Berserker, the latest novel from Emmy Laybourne, is set in the American West and features siblings with Viking superpowers. We have a first look at chapter one and the book’s cover.
Berserker is the first installment of a two-volume set of young adult historical fantasy set in 1883. If you like high-adrenaline action, gritty love stories and characters who go through hell and come back changed, you will love Emmy Laybourne’s vision of an American West studded with Viking glory.
In Berserker, Hanne is driven by an ancient Viking blood-gift to kill three men attacking her father, and she and her siblings flee Norway, headed to find family living on the American frontier. Aided by a young cowboy who agrees to be their guide as they travel across Montana in the early winter, Hanne and her siblings use their Viking superpowers to survive the perilous trail, where blizzards, wild animals, and vicious bounty hunters await. Will they be able to reach their uncle, the one man Hanne believes may be able to teach her how to control her drive to kill?
Excerpt from Berserker by Emmy Laybourne
Feiwel and Friends/Macmillan, Fall 2017
Hanne stumbled behind her father and her brother.
“You’re slower than me, for heaven’s sake,” her father groused when she had caught up. “The next time we work, as soon as the door to the farmhouse closes, get the animal moving! What were you waiting for?”
“I’m sorry, Father,” she said.
“You want people to know what we are? To come hunt us out with pitchforks the way they did our ancestors?”
She must have scowled, or made an unpleasant face because her father stopped and pointed his walking stick at her.

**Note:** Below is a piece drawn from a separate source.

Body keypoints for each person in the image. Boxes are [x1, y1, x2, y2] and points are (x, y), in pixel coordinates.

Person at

“I didn’t make you a Berserker, girl,” he snarled. “It’s not my fault Odin ‘blessed’ our forefathers with the Nytte.”
Hanne did not like to speak of the Nytte at all, much less outside and so close to town. She nodded, keeping her head lowered. After a moment, her father resumed the slow walk home.

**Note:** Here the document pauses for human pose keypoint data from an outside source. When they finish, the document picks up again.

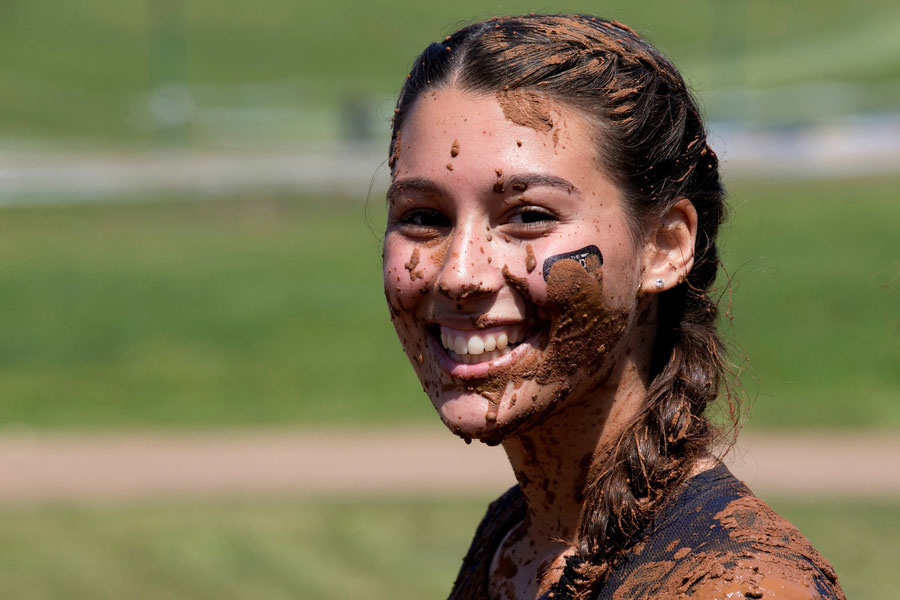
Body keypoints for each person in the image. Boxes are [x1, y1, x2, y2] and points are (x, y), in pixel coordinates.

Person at [382, 14, 844, 600]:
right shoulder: (515, 541)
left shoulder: (738, 585)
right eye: (425, 217)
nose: (459, 274)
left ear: (665, 247)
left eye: (529, 216)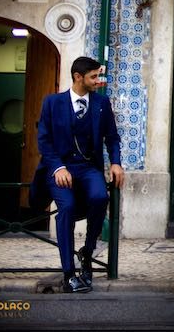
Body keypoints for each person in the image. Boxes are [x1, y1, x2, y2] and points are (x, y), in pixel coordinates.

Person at [35, 56, 124, 293]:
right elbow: (44, 141)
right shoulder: (52, 103)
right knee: (66, 208)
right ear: (78, 77)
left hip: (88, 168)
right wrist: (58, 167)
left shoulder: (102, 103)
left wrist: (116, 163)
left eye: (98, 76)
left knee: (99, 197)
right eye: (93, 77)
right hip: (60, 169)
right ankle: (68, 274)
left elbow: (112, 138)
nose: (98, 81)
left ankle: (87, 250)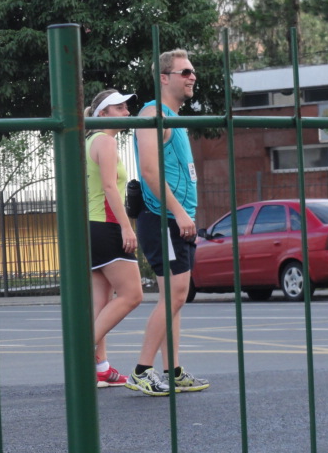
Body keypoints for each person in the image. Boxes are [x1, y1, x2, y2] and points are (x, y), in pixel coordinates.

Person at [125, 49, 210, 396]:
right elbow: (149, 170)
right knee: (175, 295)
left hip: (177, 220)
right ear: (164, 78)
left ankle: (172, 370)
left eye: (192, 71)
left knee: (175, 298)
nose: (192, 77)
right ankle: (141, 371)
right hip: (162, 218)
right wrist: (179, 212)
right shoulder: (152, 114)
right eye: (184, 72)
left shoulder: (174, 118)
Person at [85, 89, 144, 388]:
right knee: (133, 295)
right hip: (106, 225)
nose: (126, 112)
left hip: (92, 226)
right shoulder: (105, 141)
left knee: (101, 303)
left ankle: (101, 368)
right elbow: (109, 187)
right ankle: (81, 355)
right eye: (119, 107)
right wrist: (126, 227)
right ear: (103, 113)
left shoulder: (90, 141)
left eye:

The Nytte was an ancient blood-gift, a pagan, Viking gift, from Odin to his three favorite kings to be carried in their lineage. A child with the Nytte on both sides of his or her family might manifest one of six eerie powers at puberty—or might receive no Nytte at all….
What good was it now, to be one of the Nytteson? They were not Vikings. They were just commoners, trying to hide their differences and trying to earn a living.
Hanne looked back over her shoulder. She saw the silhouettes of her former schoolmates approaching near the top of the hill.
“Pity how that family’s gone to seed since their mother left,” Linnea might be saying to Oskar. “You’d think Hanne would be able to keep up with the laundry, at least.
I’d never be seen in a dress that dirty!”
For one moment Hanne allowed herself to imagine what it would be like to be Linnea Solberg. To have a head full of history or mathematics and be walking home arm in arm with Oskar. She imagined how it would feel to be striding over the hill to a fine, strong home and not down to a dark, damp stone house that was slowly falling to pieces.
Linnea would sleep on clean sheets and in the morning, put her feet into stockings that would be mended with elegant darning, if they had any holes to begin with. As for Hanne, her heel was scraped raw where her sock had worn through. Hanne walked on, hating her dirty dress, her old, mended shoes, her coarse wraps.
She hated her jealousy, and she hated who she was, for her Nytte, her “gift,” was the reason their mother had finally given up and gone away.